The last section of the book, "The Nature of Copies," includes essays by Jaroslav Folda, Anthony Cutler, Rossitza B. Schroeder, and Ann Driscoll. Folda's essay, "The Use of Çintamani as Ornament: A Case Study in the Afterlife of Forms," looks at an ornamental form--"the auspicious jewel"--that may have originated in Buddhist and Hindu works in the East, but moved to the West via the Silk Road. Tracing a large number of examples, from the Book of Kells, to a Crusader icon, to a Titian painting, Folda takes the reader on a fascinating journey across time and space, focusing on a decorative detail whose meaning was surely transformed as it crossed cultural boundaries. Anthony Cutler spins an intriguing tale of an ivory Crucifixion plaque in "Twice is Not Enough: The Biography of a 'Byzantine' Crucifixion Ivory." Through careful detective work and superlative connoisseurship, Cutler demonstrates that a "Byzantine" ivory presented in two different forms on the art market is a not-so-clever forgery. Rossitza Schroeder's contribution, "The Salvation of the Soul and the Road to Heaven: The Representation of the Ladder of Divine Ascent in the Vatopedi Katholikon," examines the painted juxtaposition of the Heavenly Ladder of John Climacus and a secular banquet in the narthex of a powerful Athonite church. Schroeder sees the adjacent images--linked to their spatial and monastic context--as two parts of a larger composition: "two worlds, one of spiritual struggle and one of physical indulgence" (221). The final essay in the volume, Anne Driscoll's "Death and Life: The Persistence of Sacred Imagery from the Croce Dipinta of Alberto Sotio," analyzes monumental crucifixes that copied or were influenced by a single painted cross from Spoleto, Umbria.
The volume ends with a list of publications by Annemarie Weyl Carr. A quick perusal of this impressive list reveals the development of her scholarship and her sustained commitment to the island of Cyprus. This commitment is particularly evident in the large number of recent books on Cyprus that Carr has edited or co-edited, placing the Sweet Land at the center of scholarly discourse. Byzantine Images and their Afterlives is an impressive tribute to Annemarie Wey Carr's scholarship, mentorship, and friendship.
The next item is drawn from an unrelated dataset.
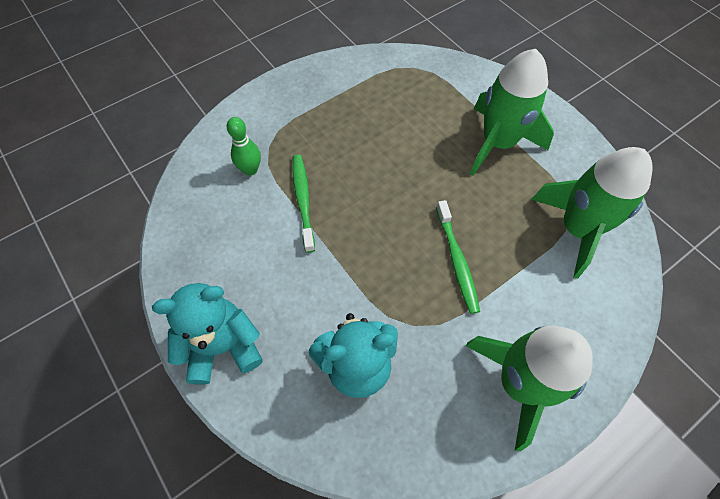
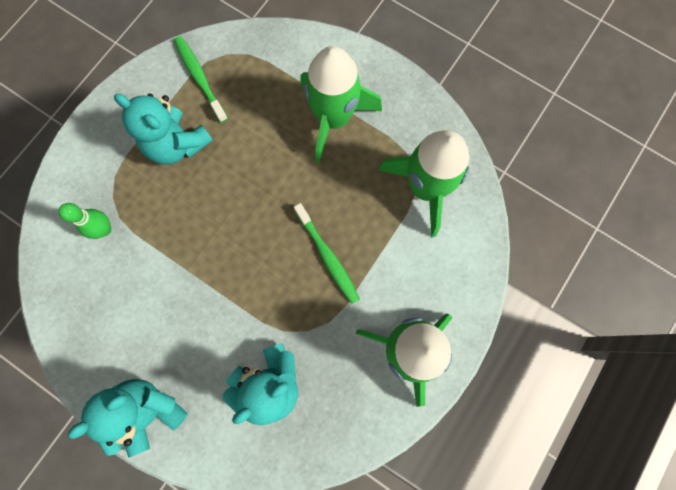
camera: 20 degrees left, 15 degrees up
(303, 200) = (168, 245): green toothbrush -> green toothbrush (200, 78)
(343, 122) = (177, 144): none -> turquoise teddy bear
This handsome volume, together with many of Carr's publications, will find a welcome spot on this reviewer's bookshelf.
1. Annemarie Weyl Carr, Byzantine Illumination, 1150-1250: The Study of a Provincial Tradition (Chicago: University of Chicago Press, 1987).
2. On this subject, see also Alison Welsby, A Textual Study of Family 1 in the Gospel of John (Berlin, 2013) and Warren Langford, From Text to Art and Back Again: Verifying A. Weyl Carr's Manuscript Groupings through Textual Analysis (PhD diss., New Orleans Baptist Theological Seminary, 2008), the latter cited by Maxwell.